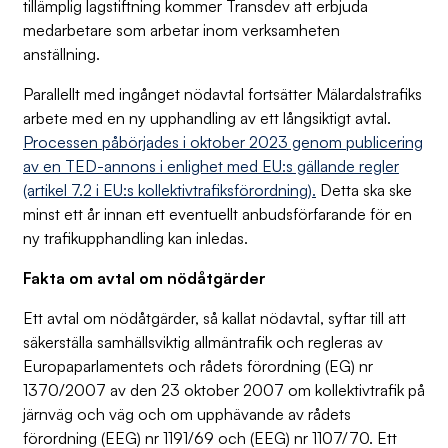
tillämplig lagstiftning kommer Transdev att erbjuda
medarbetare som arbetar inom verksamheten
anställning.
Parallellt med ingånget nödavtal fortsätter Mälardalstrafiks
arbete med en ny upphandling av ett långsiktigt avtal.
Processen påbörjades i oktober 2023 genom publicering
av en TED-annons i enlighet med EU:s gällande regler
(artikel 7.2 i EU:s kollektivtrafiksförordning).
Detta ska ske
minst ett år innan ett eventuellt anbudsförfarande för en
ny trafikupphandling kan inledas.
Fakta om avtal om nödåtgärder
Ett avtal om nödåtgärder, så kallat nödavtal, syftar till att
säkerställa samhällsviktig allmäntrafik och regleras av
Europaparlamentets och rådets förordning (EG) nr
1370/2007 av den 23 oktober 2007 om kollektivtrafik på
järnväg och väg och om upphävande av rådets
förordning (EEG) nr 1191/69 och (EEG) nr 1107/70. Ett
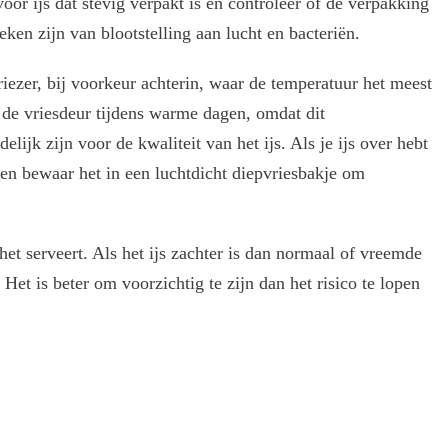
oor ijs dat stevig verpakt is en controleer of de verpakking
ken zijn van blootstelling aan lucht en bacteriën.
riezer, bij voorkeur achterin, waar de temperatuur het meest
n de vriesdeur tijdens warme dagen, omdat dit
ijk zijn voor de kwaliteit van het ijs. Als je ijs over hebt
s en bewaar het in een luchtdicht diepvriesbakje om
het serveert. Als het ijs zachter is dan normaal of vreemde
. Het is beter om voorzichtig te zijn dan het risico te lopen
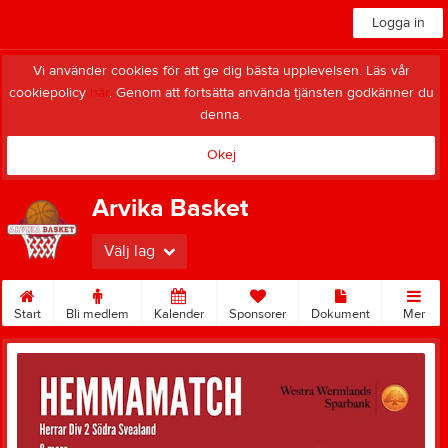
Logga in
Vi använder cookies för att ge dig bästa upplevelsen. Läs vår
cookiepolicy
här
. Genom att fortsätta använda tjänsten godkänner du
denna.
Okej
Arvika Basket
Välj lag
Start
Bli medlem
Kalender
Sponsorer
Dokument
Mer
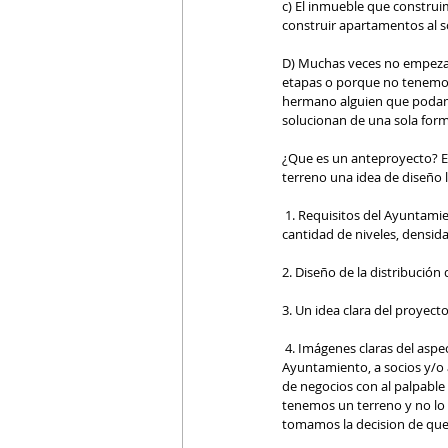
c) El inmueble que construi
construir apartamentos al so
D) Muchas veces no empezam
etapas o porque no tenemos
hermano alguien que podamo
solucionan de una sola form
¿Que es un anteproyecto? En
terreno una idea de diseño l
 1. Requisitos del Ayuntamiento del municipio que corresponde su terreno para ver datos como linderos, usos de suelo, 
cantidad de niveles, densida
2. Diseño de la distribución
3. Un idea clara del proyect
 4. Imágenes claras del aspecto exterior e interior y datos del presupuesto para poder presentarlo al Banco, al 
Ayuntamiento, a socios y/o a
de negocios con al palpable 
tenemos un terreno y no lo
tomamos la decision de que 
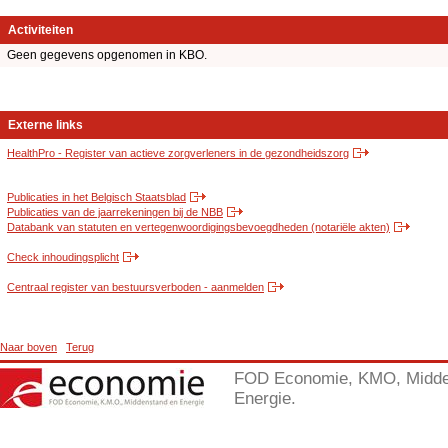
Activiteiten
Geen gegevens opgenomen in KBO.
Externe links
HealthPro - Register van actieve zorgverleners in de gezondheidszorg
Publicaties in het Belgisch Staatsblad
Publicaties van de jaarrekeningen bij de NBB
Databank van statuten en vertegenwoordigingsbevoegdheden (notariële akten)
Check inhoudingsplicht
Centraal register van bestuursverboden - aanmelden
Naar boven
Terug
FOD Economie, KMO, Midde
Energie.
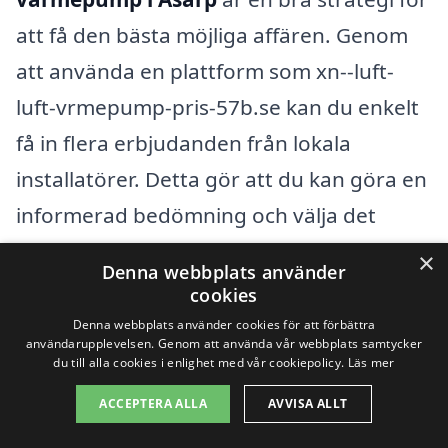
att få den bästa möjliga affären. Genom
att använda en plattform som xn--luft-
luft-vrmepump-pris-57b.se kan du enkelt
få in flera erbjudanden från lokala
installatörer. Detta gör att du kan göra en
informerad bedömning och välja det
alternativ som passar bäst för dina behov
×
Denna webbplats använder
och din budget. En noggrant vald pump
cookies
och professionell installation kan ge både
Denna webbplats använder cookies för att förbättra
användarupplevelsen. Genom att använda vår webbplats samtycker
komfort och besparingar i
du till alla cookies i enlighet med vår cookiepolicy.
Läs mer
energikostnader över tid.
ACCEPTERA ALLA
AVVISA ALLT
##########
Work instruction =>
Using the data above, output the line that has "anställning.", the line that has "n de vriesdeur tijdens warme dagen, omdat dit", and whatever lines fall between, each exactly as it stands and without pictures.

Answer to the exercise =>
anställning.
Parallellt med ingånget nödavtal fortsätter Mälardalstrafiks
arbete med en ny upphandling av ett långsiktigt avtal.
Processen påbörjades i oktober 2023 genom publicering
av en TED-annons i enlighet med EU:s gällande regler
(artikel 7.2 i EU:s kollektivtrafiksförordning).
Detta ska ske
minst ett år innan ett eventuellt anbudsförfarande för en
ny trafikupphandling kan inledas.
Fakta om avtal om nödåtgärder
Ett avtal om nödåtgärder, så kallat nödavtal, syftar till att
säkerställa samhällsviktig allmäntrafik och regleras av
Europaparlamentets och rådets förordning (EG) nr
1370/2007 av den 23 oktober 2007 om kollektivtrafik på
järnväg och väg och om upphävande av rådets
förordning (EEG) nr 1191/69 och (EEG) nr 1107/70. Ett
oor ijs dat stevig verpakt is en controleer of de verpakking
ken zijn van blootstelling aan lucht en bacteriën.
riezer, bij voorkeur achterin, waar de temperatuur het meest
n de vriesdeur tijdens warme dagen, omdat dit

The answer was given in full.